Bilateral K-Means for Superpixel Computation (the SLIC Method)
Robin Gay, Jérémie Lecoutre, Nicolas Menouret, Arthur Morillon, Pascal Monasse
published
2022-04-21
reference
Robin Gay, Jérémie Lecoutre, Nicolas Menouret, Arthur Morillon, and Pascal Monasse, Bilateral K-Means for Superpixel Computation (the SLIC Method), Image Processing On Line, 12 (2022), pp. 72–91. https://doi.org/10.5201/ipol.2022.373

Communicated by Gregory Randall
Demo edited by Pascal Monasse

Abstract

As a substitute to a full segmentation of a digital image, or as preprocessing to a segmentation algorithm, superpixels provide an over-segmentation that offers several benefits: good adherence to edges, uniformity of color inside superpixels, a richer adjacency structure than the regular grid of pixels, and the fact that each node of the graph of superpixels has a shape, which can be used in subsequent processing.
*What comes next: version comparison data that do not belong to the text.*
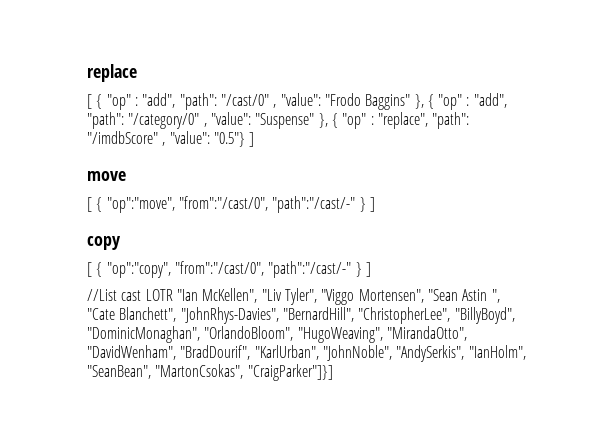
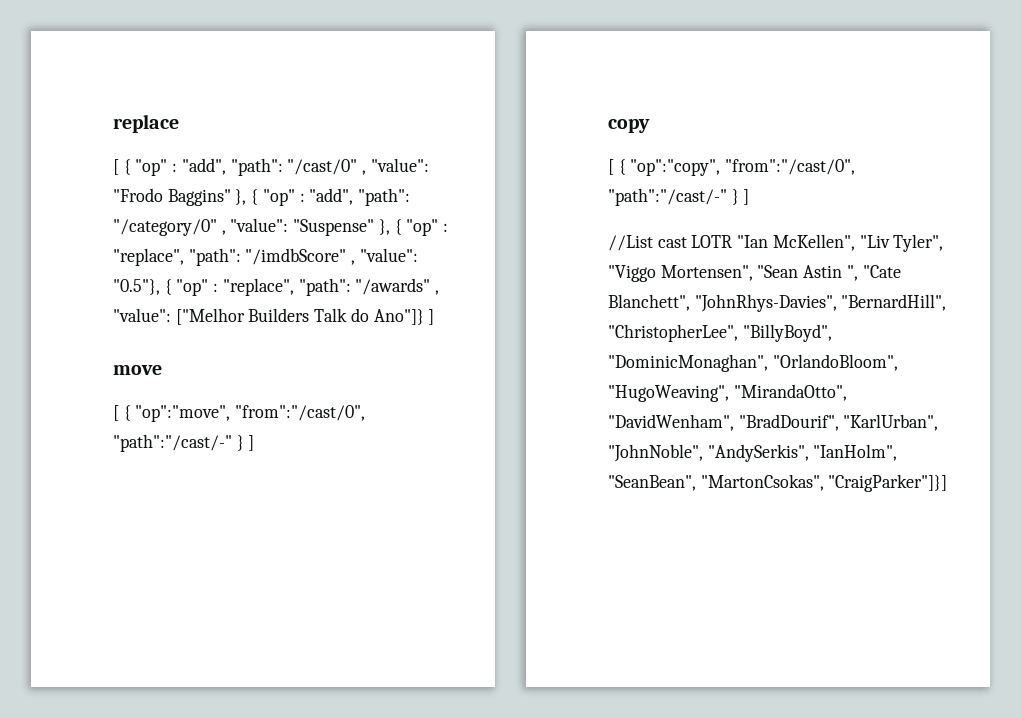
[213,132,245,147] "0.5"} -> [113,278,440,296] [113,308,424,325] "0.5"}, { "op" : "replace", "path": "/awards" , "value": ["Melhor Builders Talk do Ano"]}

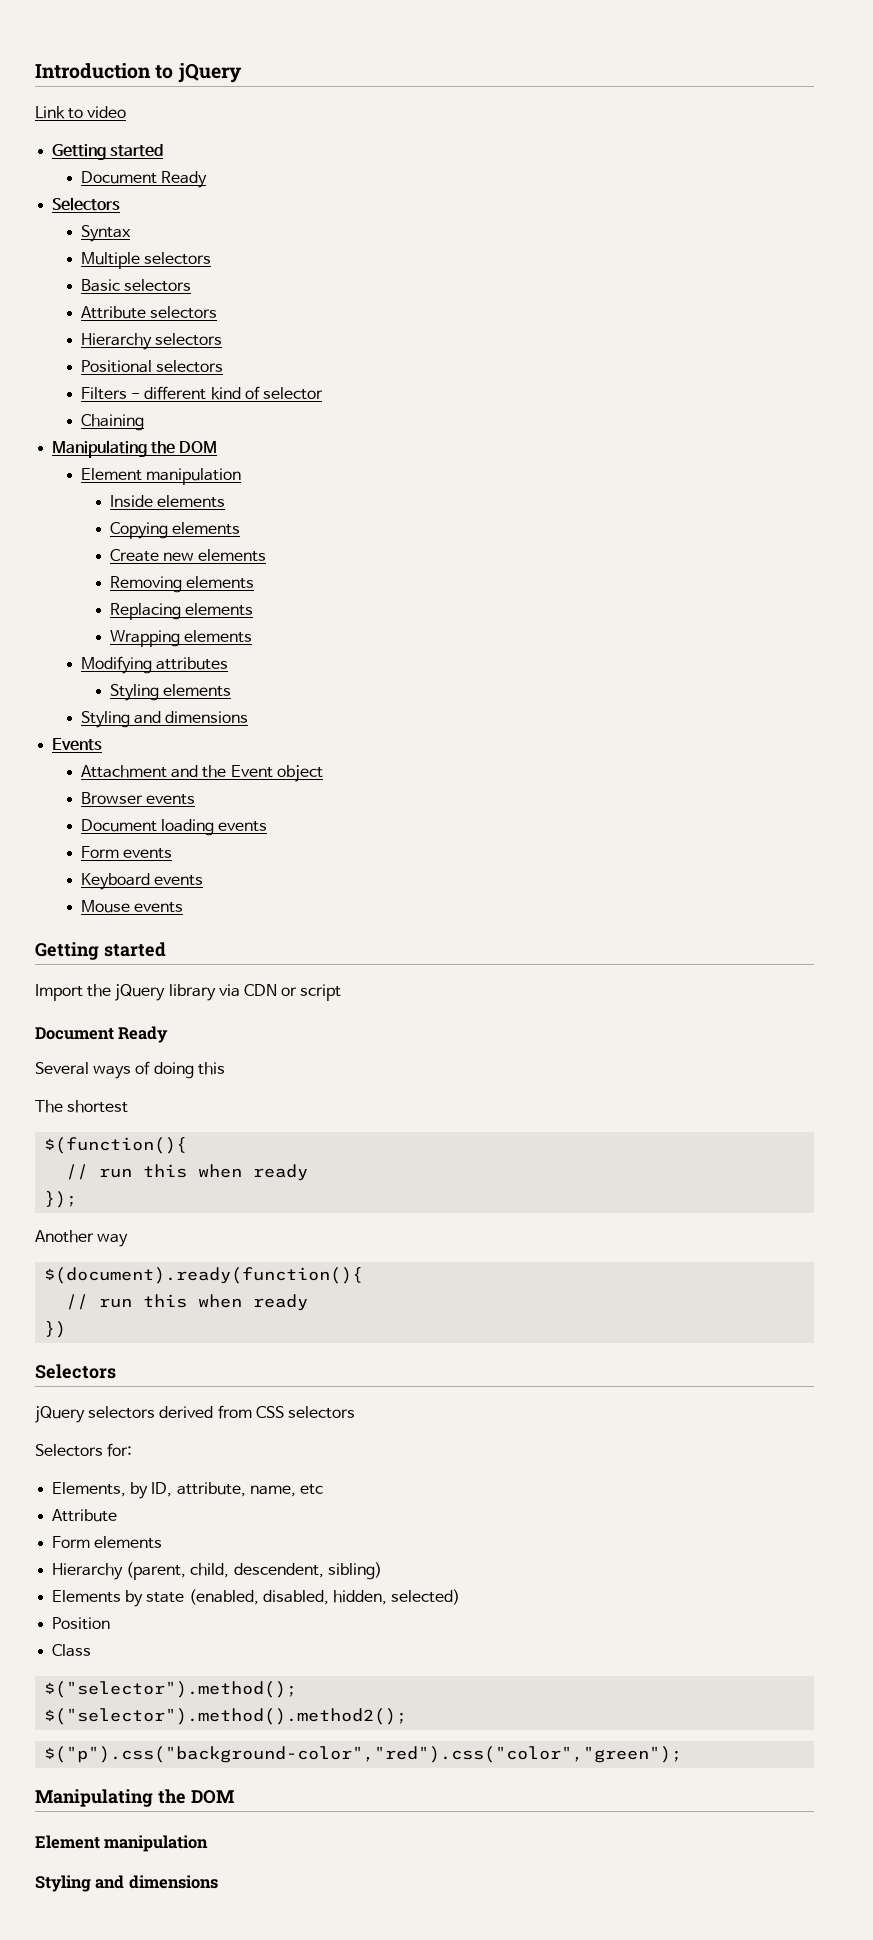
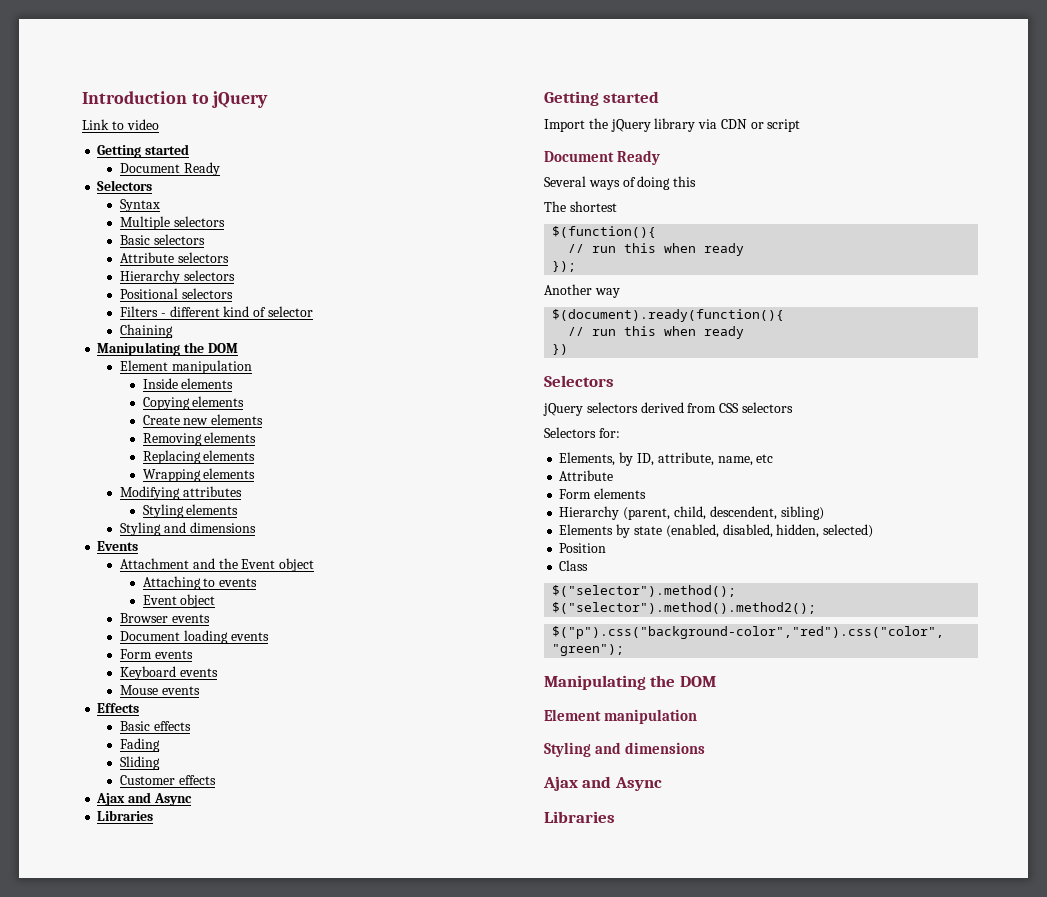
(323, 773) none -> [142,576,258,590] [142,594,216,608] // Attaching to events // Event object
(184, 907) none -> [97,703,140,713] [119,721,191,731] [119,738,160,752] [119,756,160,770] [119,775,216,785] [96,792,192,806] [97,810,154,821] // Effects // Basic effects // Fading // Sliding // Customer effects // Ajax and Async // Libraries
(218, 1882) none -> [543,776,662,791] [544,811,615,823] // Ajax and Async // Libraries

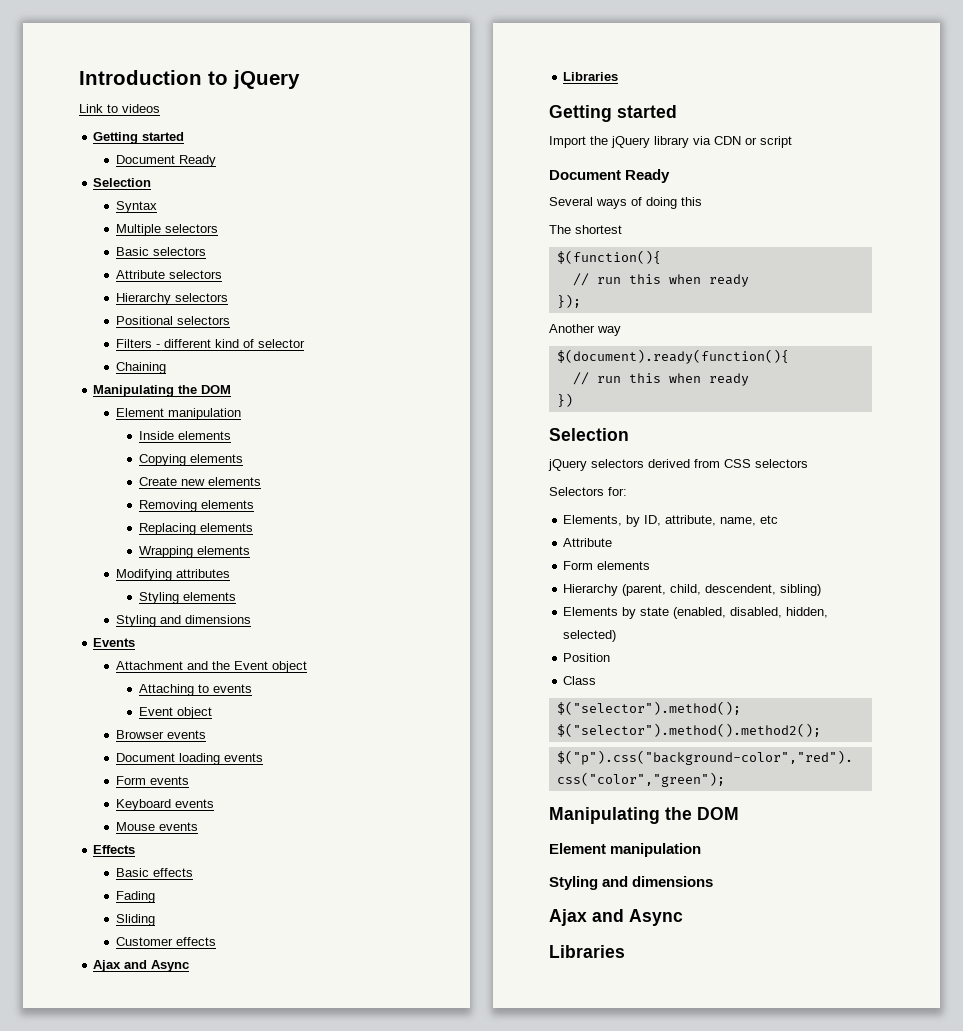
[126,119,159,130] video -> [122,104,160,113] videos
[97,180,153,191] Selectors -> [93,178,152,187] Selection
[544,375,614,387] Selectors -> [549,428,629,441] Selection

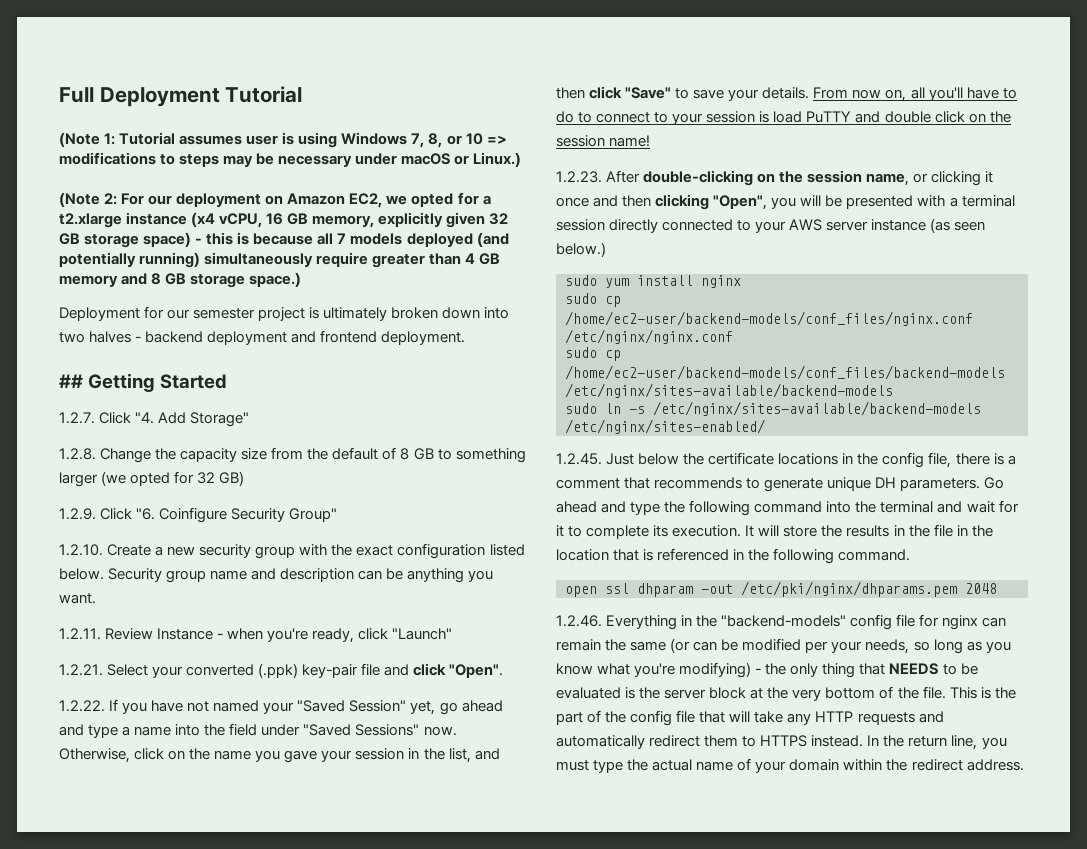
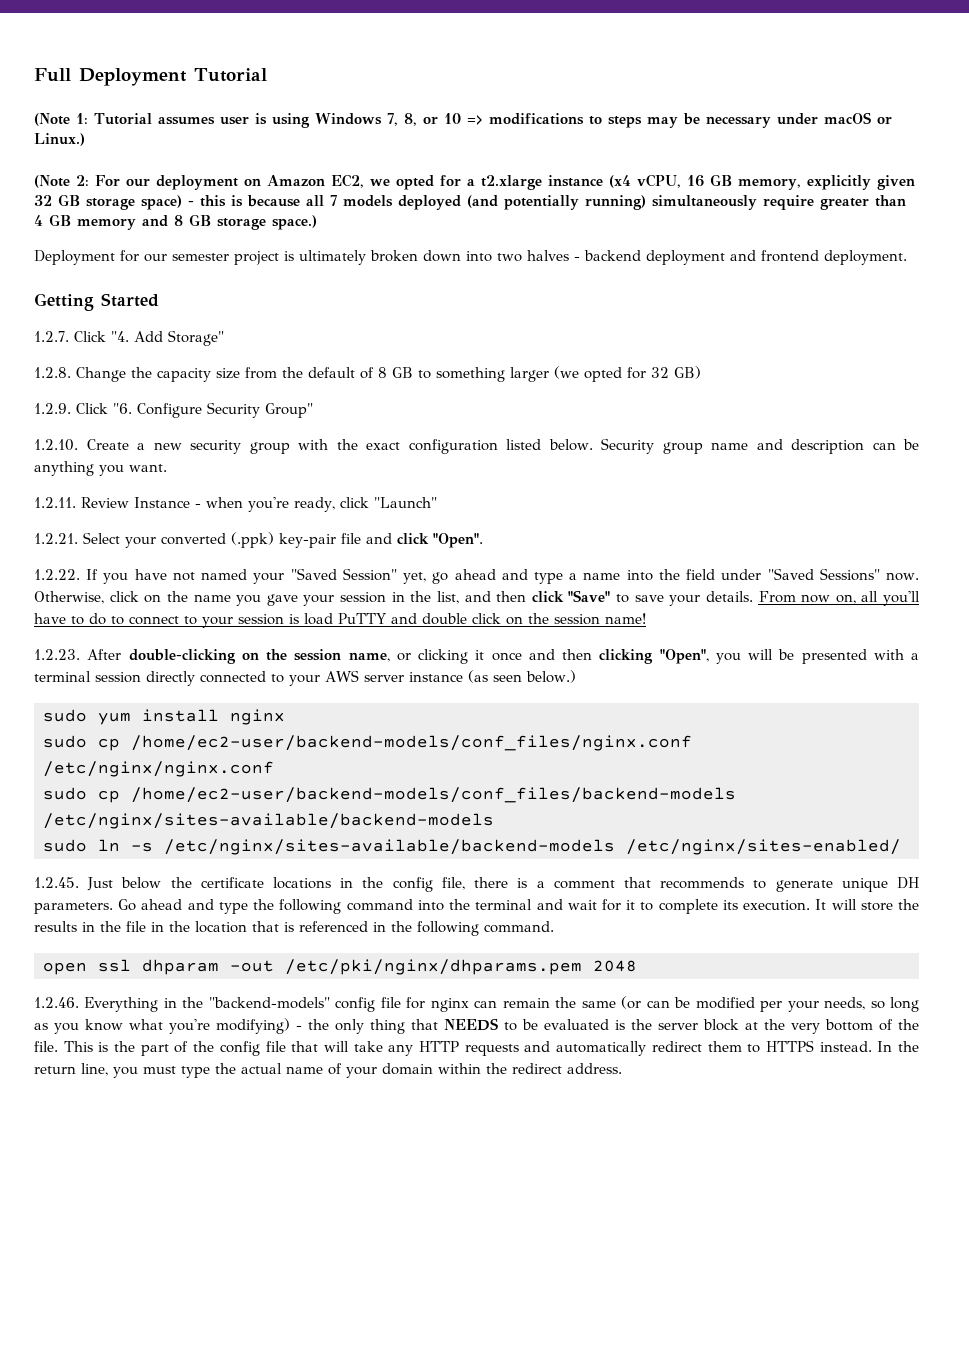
[59,374,83,388] ## -> (907, 257) none
[159,507,228,523] Coinfigure -> [137,403,202,418] Configure

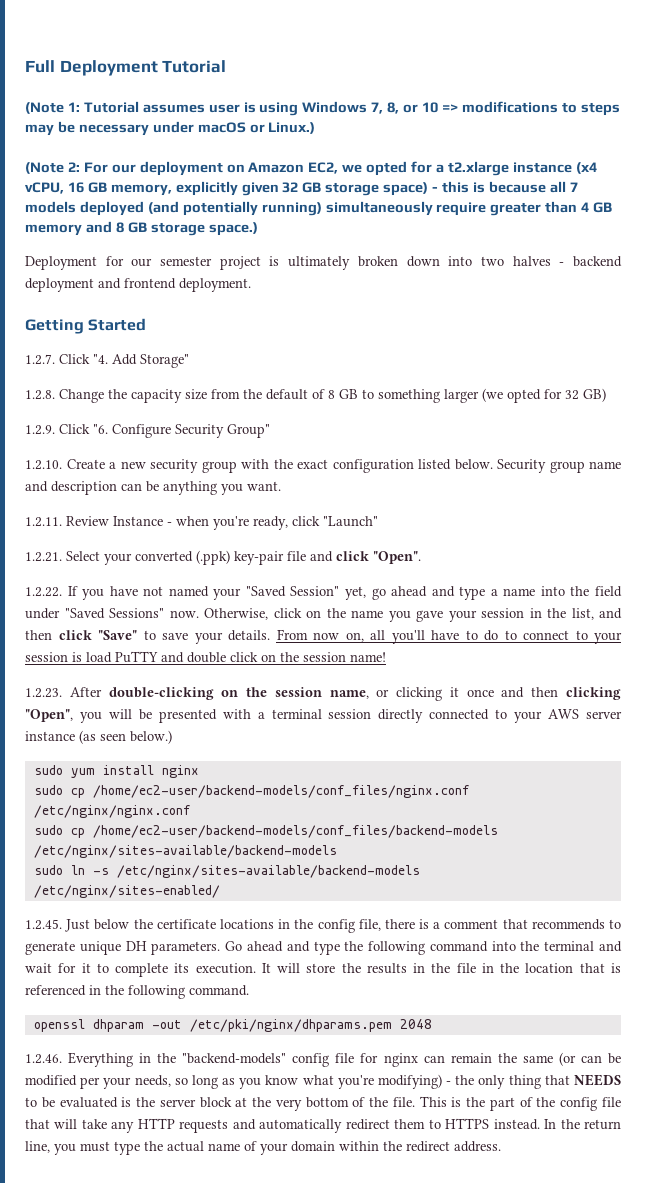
[43,959,131,975] open ssl -> [33,1019,85,1032] openssl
Moreover, their evaluation is less subjective than a full segmentation, which somehow always involves a semantic interpretation of the scene. The SLIC method (Simple Linear Iterative Clustering) has been a very popular algorithm to compute superpixels since its introduction. Its advantage is due to its simplicity and to its computing time performance. In essence, it consists in a K-means clustering in bilateral domain, involving both position and color. We study in detail this algorithm and propose a fast, simple post-processing that ensures that superpixels are connected, a property not ensured by the original method.